Now personally I consider Naomi Campbell to be truly beautiful. Her lips look like they could suck your bones through your mouth and leave you flapping contentedly in the breeze like satisfied sock. Her legs are so long they may as well finish above her head, and her eyes have a ‘come to bed’ expression that could cause her to wake up next to Christopher Biggins if she wasn’t careful with her feminine voodoo. She is arguably one of the most famous faces in the world, and certainly one of the most successful in the world of slinking about in strange frocks. She does have a habit of getting a bit upset about things though [at this point I have flipped the switch on my ‘understatement’ sign, and it is cheerfully blinking away behind me], and that is exactly what she felt (the ‘offended’ kind of upset this time, rather than the ‘has to give back the blood diamonds’ kind of upset she felt a few weeks ago) when she opened her newspaper and saw the advert for Cadbury’s ‘Bliss’ bar.

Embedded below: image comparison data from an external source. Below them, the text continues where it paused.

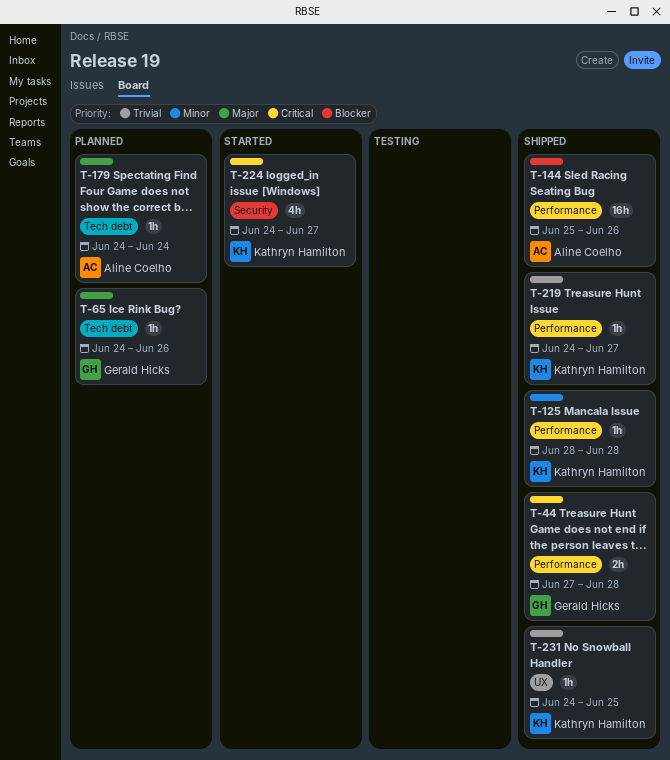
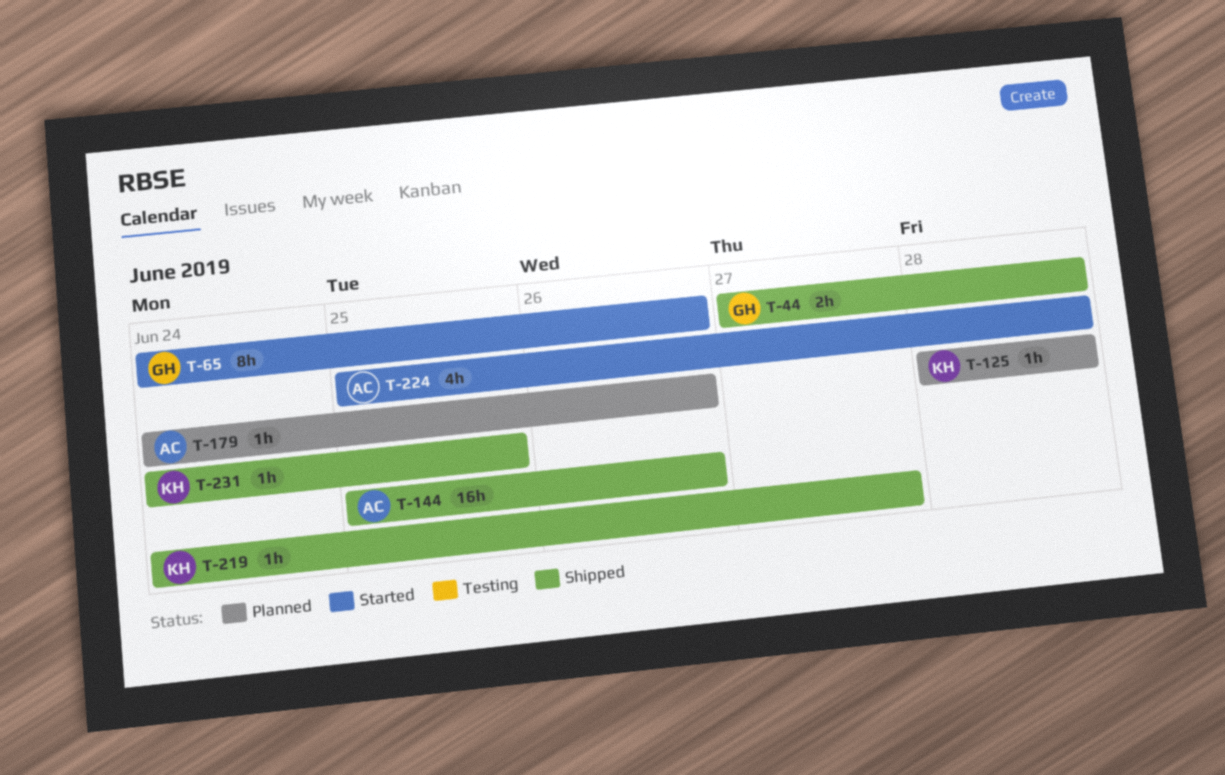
T-65, status: Planned -> Started
T-65, estimate: 1h -> 8h
T-125, status: Shipped -> Planned
T-179, due: Jun 24 -> Jun 26
T-224, owner: Kathryn Hamilton -> Aline Coelho
T-224, start: Jun 24 -> Jun 25
T-224, due: Jun 27 -> Jun 28

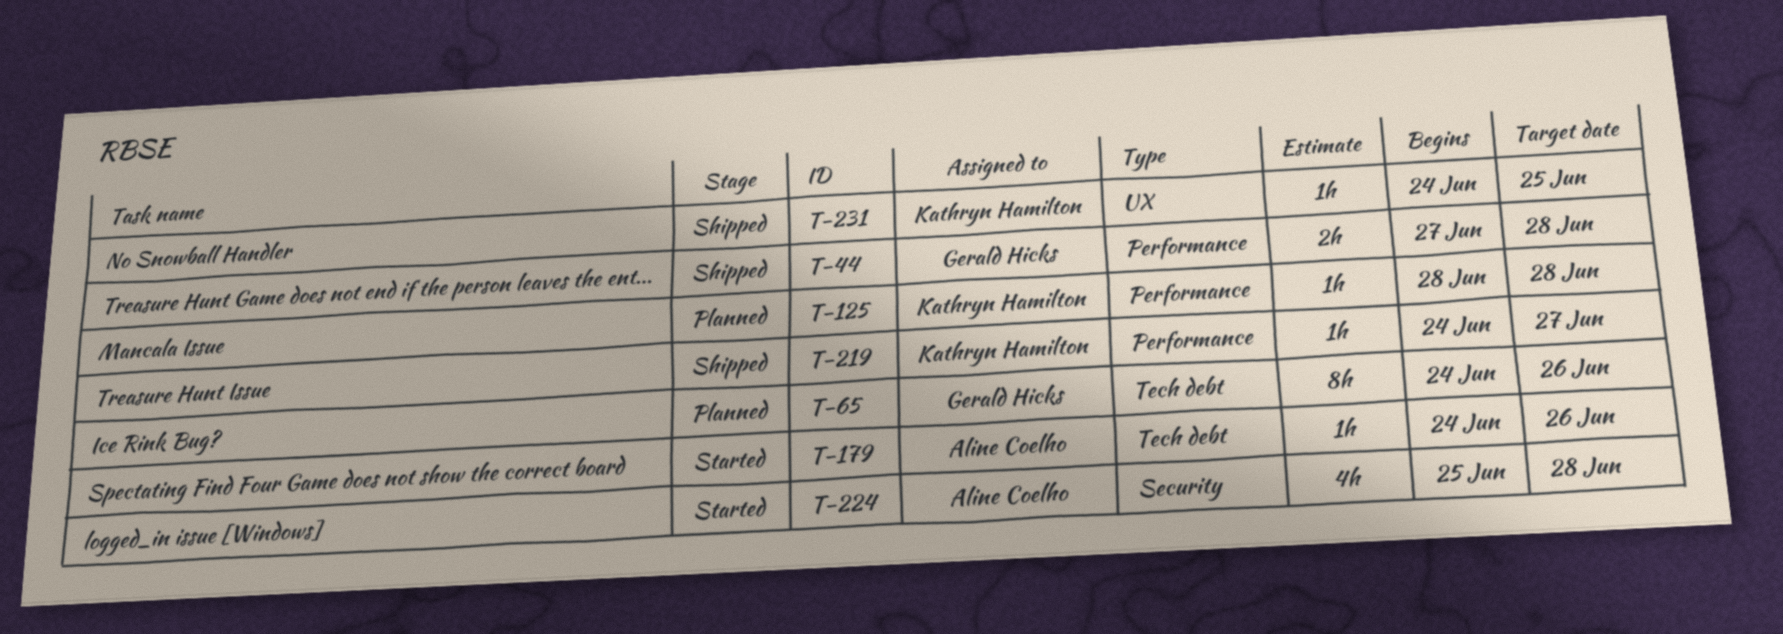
T-65, status: Started -> Planned
T-144: present -> none
T-179, status: Planned -> Started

The advert in question has an image of the CADBURY’S chocolate on a pillow, with the words ‘Move over Naomi, there’s a new diva in town’. Now personally, if it was me, I would be more offended that the advert was relying on an assumption that I am considered a preening high-maintenance diva rather than be offended by the reason she was offended. At a stretch, possibly, that she could easily be replaced by an inanimate object would be irksome. But no, her reason for distress was that the advert had ‘described [her] as chocolate’. I clearly haven’t read enough into the advert.

Instead of saying ‘famously beautiful Naomi Campbell is a bit of a diva isn’t she, well so is this chocolate bar’ as it appears to be, in it’s dumb chocolate-bars-have-emotions way, it’s apparently saying ‘everything you have previously wanted to do to famously beautiful Naomi Campbell can now be done with this chocolate bar’. Now there are many things I would like to do with Naomi Campbell. Melting her down and using her to coat strawberries is not one of them. They may as well have advertised the bar by declaring that it has a swallowing reflex.

We shall see which ‘option’ she opts for, my guess is a massive payoff but I might be wrong (I won’t be wrong). There are lessons to be learned, and as ever it remains to be seen whether or not they are actually learnt. Sweet and savoury is always a controversial mix. Perhaps Kraft should have stuck to making cheese.